Segment Start: TASK INPUT
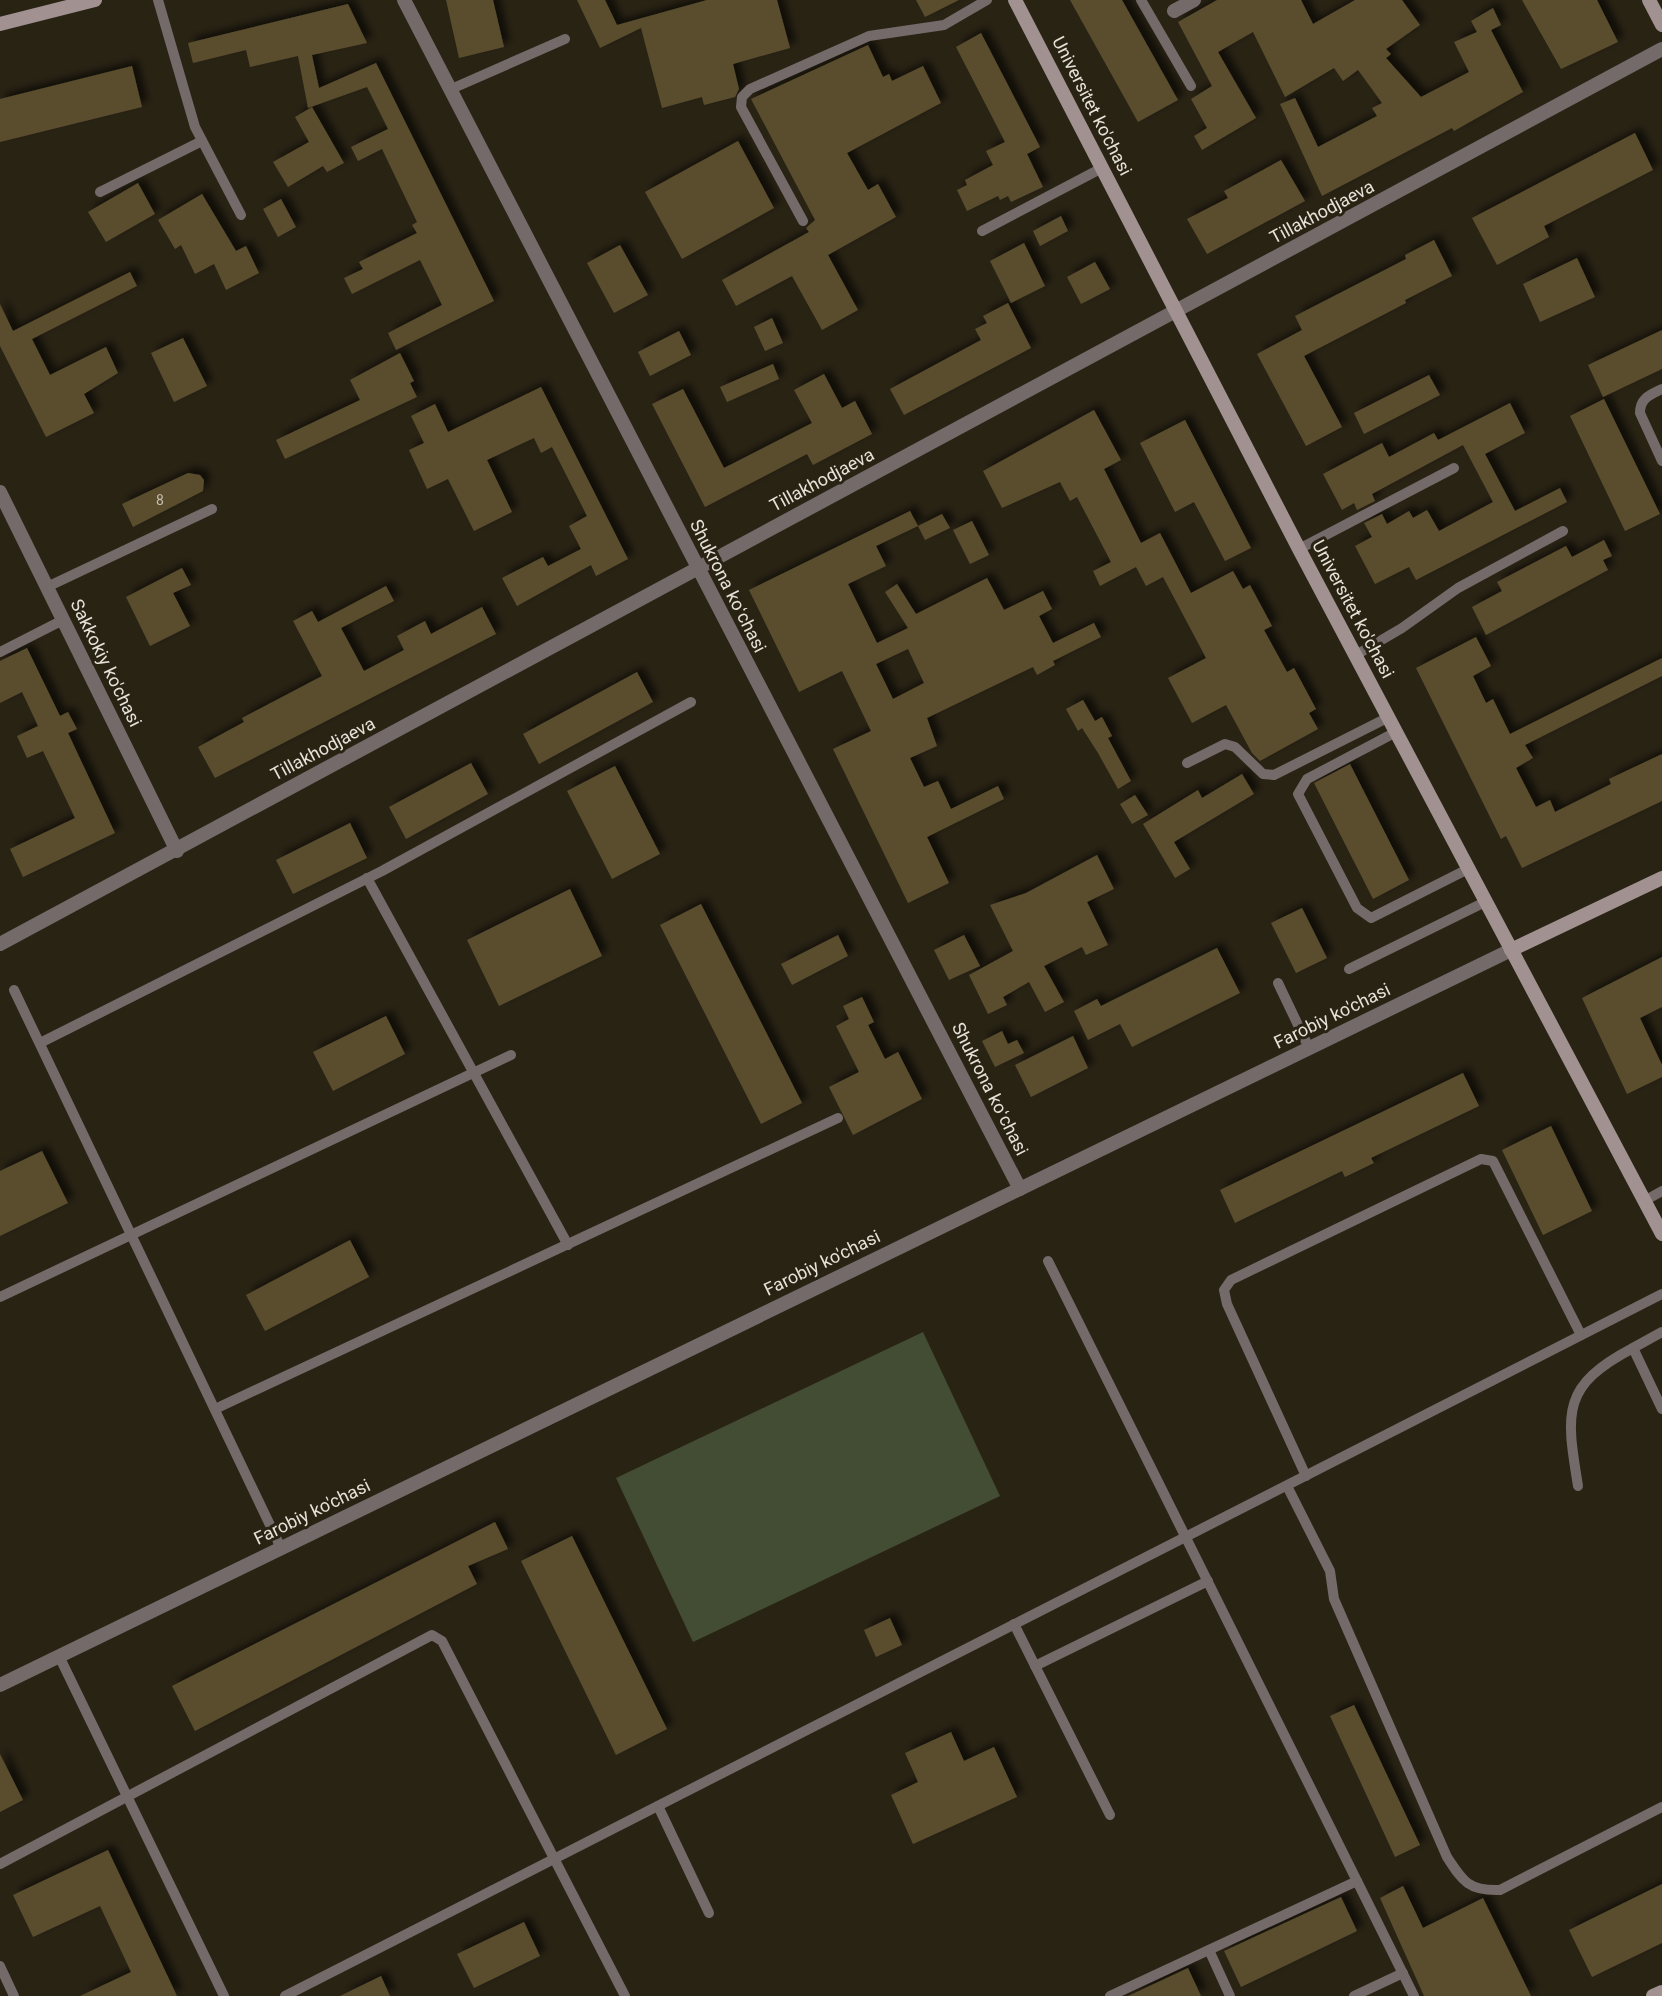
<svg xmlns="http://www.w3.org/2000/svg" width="1662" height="1996" font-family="Roboto,sans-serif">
<defs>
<filter id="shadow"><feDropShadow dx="6" dy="-6" stdDeviation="3.5" flood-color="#0009"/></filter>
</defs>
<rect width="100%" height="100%" fill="#292314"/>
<!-- green -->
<polygon fill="#434d33" points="923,1332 1000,1496 693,1642 616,1478"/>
<!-- building -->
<g fill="#5a4d2f" fill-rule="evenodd" filter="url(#shadow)">
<polygon points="446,0 493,0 504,47 459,58"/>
<polygon points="577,0 605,0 617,25 707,0 777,0 790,48 733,64 739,89 735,97 704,105 702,97 662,108 641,28 600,48"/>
<polygon points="916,0 959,0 925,17"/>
<polygon points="1070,0 1122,0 1178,100 1138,122"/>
<polygon points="1217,0 1301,0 1313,24 1355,0 1402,0 1420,25 1386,49 1391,54 1386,58 1421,97 1469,72 1454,42 1477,32 1471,21 1493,8 1501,25 1491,30 1523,92 1454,131 1452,128 1322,196 1280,104 1295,98 1318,147 1377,116 1372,108 1382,103 1358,70 1343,81 1334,68 1285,97 1253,32 1218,52 1256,118 1202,150 1194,136 1207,128 1191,99 1212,86 1178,22"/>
<polygon points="1522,0 1597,0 1618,42 1561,69"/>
<polygon points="348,4 367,43 312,55 319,88 376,63 494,301 396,350 388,333 442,305 420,260 352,294 344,278 363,269 359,262 417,233 412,225 417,222 382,149 358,161 351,147 388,129 367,87 308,108 298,56 250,67 246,50 193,63 188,43"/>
<polygon points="981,33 1040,147 1027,154 1043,187 1011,202 1008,196 1000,200 998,196 967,211 957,190 967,185 965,180 993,165 986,151 1005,142 956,47"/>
<polygon points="868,45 883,77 889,74 892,81 923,66 941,103 847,153 868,190 878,184 896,217 828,255 858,310 822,330 792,276 736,306 722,280 809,232 806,228 815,220 751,99"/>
<polygon points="132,66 142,107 0,142 0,99"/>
<polygon points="312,107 344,163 327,172 323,166 288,187 273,162 309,142 295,117"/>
<polygon points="1635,133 1653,170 1544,226 1549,237 1497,265 1472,218"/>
<polygon points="738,141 774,208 682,259 645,192"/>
<polygon points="1281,160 1305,201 1207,254 1187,219 1228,198 1224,191"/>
<polygon points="138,183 155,214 106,242 88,212"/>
<polygon points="202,194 236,251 246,246 259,273 226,290 214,264 195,274 181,245 175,249 158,220"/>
<polygon points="281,199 296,227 278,237 263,209"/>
<polygon points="1061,216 1068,231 1040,246 1033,231"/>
<polygon points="1434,240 1452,276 1405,300 1406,303 1304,356 1342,427 1306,446 1257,354 1302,330 1295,316 1406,259 1405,255"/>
<polygon points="1024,243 1045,286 1011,303 990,261"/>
<polygon points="620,245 648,295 614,313 587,263"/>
<polygon points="1577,258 1595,297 1540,322 1523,284"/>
<polygon points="1095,262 1110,289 1081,304 1067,277"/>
<polygon points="130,272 137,286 32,339 50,375 106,347 118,373 84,394 94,413 46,437 0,346 0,304 13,331"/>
<polygon points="1008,303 1031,348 904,415 890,389 981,340 975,329 987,323 983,316"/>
<polygon points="772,318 783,343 765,351 754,327"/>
<polygon points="1662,330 1662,369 1603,397 1588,365"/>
<polygon points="679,331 691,355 650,376 638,352"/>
<polygon points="183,338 207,386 174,402 151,353"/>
<polygon points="400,353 414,381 410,383 417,397 285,459 276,440 360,400 350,380"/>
<polygon points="773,364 779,379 727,402 720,387"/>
<polygon points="824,374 842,408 855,401 872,434 813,465 807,454 705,507 652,404 683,389 724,468 812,423 794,390"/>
<polygon points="1429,375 1440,395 1364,434 1354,413"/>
<polygon points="541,387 628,559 596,576 591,565 517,606 502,578 543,557 548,566 581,549 569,526 587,516 552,447 541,453 534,438 487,460 512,512 474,531 448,479 427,489 409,450 424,443 411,416 435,404 448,432"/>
<polygon points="1604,399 1660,514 1625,531 1570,416"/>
<polygon points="1510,403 1525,433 1485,454 1515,511 1560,488 1567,502 1416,580 1409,567 1375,584 1355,546 1372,537 1364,523 1382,514 1387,524 1409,511 1413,518 1427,510 1439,531 1493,502 1463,445 1372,494 1375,501 1357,510 1354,503 1342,510 1323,474 1382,443 1389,457 1434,433 1438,440"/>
<polygon points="1094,410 1121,460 1104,469 1141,543 1160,533 1191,593 1233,571 1243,589 1250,585 1272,626 1264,630 1287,672 1294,668 1316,709 1309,713 1318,729 1260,761 1252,753 1226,705 1192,723 1168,678 1206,658 1163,577 1146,586 1136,567 1100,586 1093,571 1111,562 1077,497 1070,501 1060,482 1002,508 983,471"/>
<polygon points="1185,420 1251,548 1225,561 1194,502 1175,512 1140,443"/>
<polygon points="188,473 200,475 204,480 203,491 133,527 122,504"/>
<path d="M910,511l8,15 -42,20 10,20 -38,18 29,59 31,-15 -23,-36 12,-8 19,30 71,-36 17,32 39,-19 9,18 -13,7 14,27 41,-20 7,14 -48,24 2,4 -18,10 -4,-8 -106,51 10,28 -27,12 14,29 14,-6 13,28 47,-23 6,13 -77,38 22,46 -41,20 -75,-154 38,-18 -29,-60 -43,21 -50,-102zM908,649l16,34 -31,16 -17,-35z"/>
<polygon points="942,514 950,528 925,540 918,526"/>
<polygon points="972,521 989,555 970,564 953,530"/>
<polygon points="1604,540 1612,556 1603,560 1608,570 1486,635 1472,607 1502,591 1497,582 1566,546 1572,557"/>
<polygon points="182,568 191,585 173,593 190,626 150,646 126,597"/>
<polygon points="386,586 394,601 341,628 364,671 404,650 397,636 425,621 431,634 482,607 496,634 215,778 198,747 244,722 242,718 322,676 293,621 312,611 318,622"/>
<polygon points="1476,637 1491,666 1473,676 1486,703 1493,699 1510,734 1662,658 1662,676 1525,745 1533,758 1516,768 1536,807 1550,800 1555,812 1611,784 1609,779 1662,754 1662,801 1522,868 1506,836 1501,839 1416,668"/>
<polygon points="27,648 60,716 68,712 77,729 68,733 115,833 23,877 10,849 75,818 43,751 27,758 17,736 38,726 22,692 0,703 0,661"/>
<polygon points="637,672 653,702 539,764 523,734"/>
<polygon points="1083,700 1095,721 1102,717 1112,736 1108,738 1131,781 1118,789 1098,753 1082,728 1078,731 1066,709"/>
<polygon points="471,763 488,794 406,839 389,807"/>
<polygon points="1350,764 1409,880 1373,899 1314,783"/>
<polygon points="615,766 660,854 612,879 567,791"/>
<polygon points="1242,774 1254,794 1174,842 1190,869 1175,878 1143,824 1198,790 1202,798"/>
<polygon points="1135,795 1148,815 1132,824 1120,804"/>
<polygon points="350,823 367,858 293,894 276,860"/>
<polygon points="1097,855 1114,889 1087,902 1108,945 1086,955 1082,947 1044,966 1064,1002 1045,1012 1029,982 1003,997 1007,1005 988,1014 969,975 1013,951 990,905 1026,893"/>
<polygon points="570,889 602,956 499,1006 467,940"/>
<polygon points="701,904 802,1103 761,1124 660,925"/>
<polygon points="1302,908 1327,958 1296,973 1271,923"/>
<polygon points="838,935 848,956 792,985 781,964"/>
<polygon points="964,935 980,966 949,980 934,950"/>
<polygon points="1217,948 1240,993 1132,1047 1120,1024 1088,1040 1074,1011 1097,999 1101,1006"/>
<polygon points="1662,957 1662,1007 1640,1018 1662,1065 1662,1077 1627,1094 1582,998"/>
<polygon points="862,997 874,1022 868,1025 885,1059 898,1052 922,1099 853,1135 829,1087 859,1072 836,1026 849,1019 843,1006"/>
<polygon points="386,1016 405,1054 333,1091 313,1052"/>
<polygon points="1002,1031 1008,1044 1017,1040 1024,1053 995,1067 982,1041"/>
<polygon points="1073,1036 1088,1068 1031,1097 1015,1065"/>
<polygon points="1463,1073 1479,1106 1371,1158 1374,1163 1345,1177 1342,1171 1235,1223 1220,1190"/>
<polygon points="1551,1126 1592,1211 1543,1235 1502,1150"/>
<polygon points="42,1151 68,1203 0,1236 0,1171"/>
<polygon points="350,1240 369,1277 265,1331 246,1295"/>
<polygon points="495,1522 508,1549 468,1566 477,1584 195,1731 172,1686"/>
<polygon points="572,1536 667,1729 616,1755 521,1561"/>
<polygon points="890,1618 902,1645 876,1657 864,1630"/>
<polygon points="1354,1705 1420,1845 1395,1857 1330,1716"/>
<polygon points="951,1732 964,1761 994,1747 1017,1797 913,1844 891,1795 918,1782 905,1753"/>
<polygon points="0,1754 23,1800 0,1812"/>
<polygon points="108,1850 177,1996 80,1996 131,1972 100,1906 33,1937 13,1895"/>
<polygon points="1662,1884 1662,1943 1592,1977 1569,1930"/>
<polygon points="1403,1886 1423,1928 1483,1898 1531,1996 1424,1996 1380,1898"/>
<polygon points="1341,1897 1357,1931 1241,1987 1224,1951"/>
<polygon points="524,1922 540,1956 474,1988 457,1954"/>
<polygon points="1188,1968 1201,1996 1128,1996"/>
<polygon points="381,1976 390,1996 340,1996"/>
</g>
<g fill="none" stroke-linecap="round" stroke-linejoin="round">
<!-- lane -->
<g stroke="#746a6a" stroke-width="10">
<polyline points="158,0 195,127 241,215"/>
<polyline points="1141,0 1191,86"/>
<polyline points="449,90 565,39"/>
<polyline points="100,192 202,141"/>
<polyline points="803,221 741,107 742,97 750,89 869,36 944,25 987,0"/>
<polyline points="982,231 1102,168"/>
<path d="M1662,389c-12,6 -22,9 -22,24l22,48"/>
<polyline points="1299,549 1454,468"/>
<polyline points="47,587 212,509"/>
<polyline points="0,652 63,620"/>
<polyline points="1356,655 1402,628 1458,588 1563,531"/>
<polyline points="1396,732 1307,779 1298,794 1357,908 1371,918 1468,869"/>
<polyline points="1187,763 1225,744 1235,747 1263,774 1274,775 1389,717"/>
<polyline points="367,878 568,1245"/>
<polyline points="1349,969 1485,902"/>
<polyline points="1278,983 1309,1048"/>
<polyline points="14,990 281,1548"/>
<polyline points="40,1043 382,871 691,702"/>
<polyline points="1644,1201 1662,1191"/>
<polyline points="1048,1261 1357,1881"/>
<polyline points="0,1297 511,1055"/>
<polyline points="1662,1332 1633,1348 1662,1409"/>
<polyline points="215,1409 838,1118"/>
<polyline points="1306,1476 1227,1304 1224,1290 1231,1280 1481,1159 1493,1161 1581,1335"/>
<path d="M1287,1486l43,85 4,28 113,258c16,25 22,34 53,33l162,-83"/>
<path d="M1578,1486c-12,-74 -17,-100 55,-138"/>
<polyline points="1014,1624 1110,1815"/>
<polyline points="59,1656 224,1996"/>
<polyline points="1035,1666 1208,1581"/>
<polyline points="658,1806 709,1913"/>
<polyline points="0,1864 432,1635 442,1641 625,1996"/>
<polyline points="1209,1950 1230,1996"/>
<polyline points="0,1966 14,1996"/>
<polyline points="285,1996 1662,1294"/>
<polyline points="1110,1996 1357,1881 1414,1996"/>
<polyline points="1354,1996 1403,1973"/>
</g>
<!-- street -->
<g stroke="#746a6a" stroke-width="14">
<polyline points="404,0 1020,1189"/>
<polyline points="1174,11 1194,0"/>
<polyline points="0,492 177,851"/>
<polyline points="0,944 1662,49"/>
<polyline points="0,1685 1511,950"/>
</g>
<!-- secondary -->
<g stroke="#a19291" stroke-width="14">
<polyline points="1015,0 1299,549 1662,1234"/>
<polyline points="1649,0 1662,25"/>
<polyline points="0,24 95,0"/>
<polyline points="1511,950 1662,878"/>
<polyline points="1653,1996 1662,1992"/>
</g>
</g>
<g text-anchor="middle" stroke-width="6" stroke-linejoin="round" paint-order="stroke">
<!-- number labels -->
<g font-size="14" fill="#c3bdae">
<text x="160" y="505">8</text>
</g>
<!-- street labels -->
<g font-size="18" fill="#e6e2d8" stroke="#292314">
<text transform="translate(1092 106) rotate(63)" y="6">Universitet ko'chasi</text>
<text transform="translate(1322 212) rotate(-28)" y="6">Tillakhodjaeva</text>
<text transform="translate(822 480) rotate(-28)" y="6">Tillakhodjaeva</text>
<text transform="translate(728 586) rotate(63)" y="6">Shukrona koʻchasi</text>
<text transform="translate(1353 609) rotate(62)" y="6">Universitet ko'chasi</text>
<text transform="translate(106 663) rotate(64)" y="6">Sakkokiy ko'chasi</text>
<text transform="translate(323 749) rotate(-28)" y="6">Tillakhodjaeva</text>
<text transform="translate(1332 1016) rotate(-26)" y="6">Farobiy ko'chasi</text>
<text transform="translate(990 1089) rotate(63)" y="6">Shukrona koʻchasi</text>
<text transform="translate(822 1263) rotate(-26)" y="6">Farobiy ko'chasi</text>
<text transform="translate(312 1512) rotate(-26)" y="6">Farobiy ko'chasi</text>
</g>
</g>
</svg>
Segment End: TASK INPUT
- [PROBLEM DESCRIPTION]: Counting only lines that hold the string "shadow", give the number of such lines in the records. Write nothing else.

- [FINISHED TASK]: 2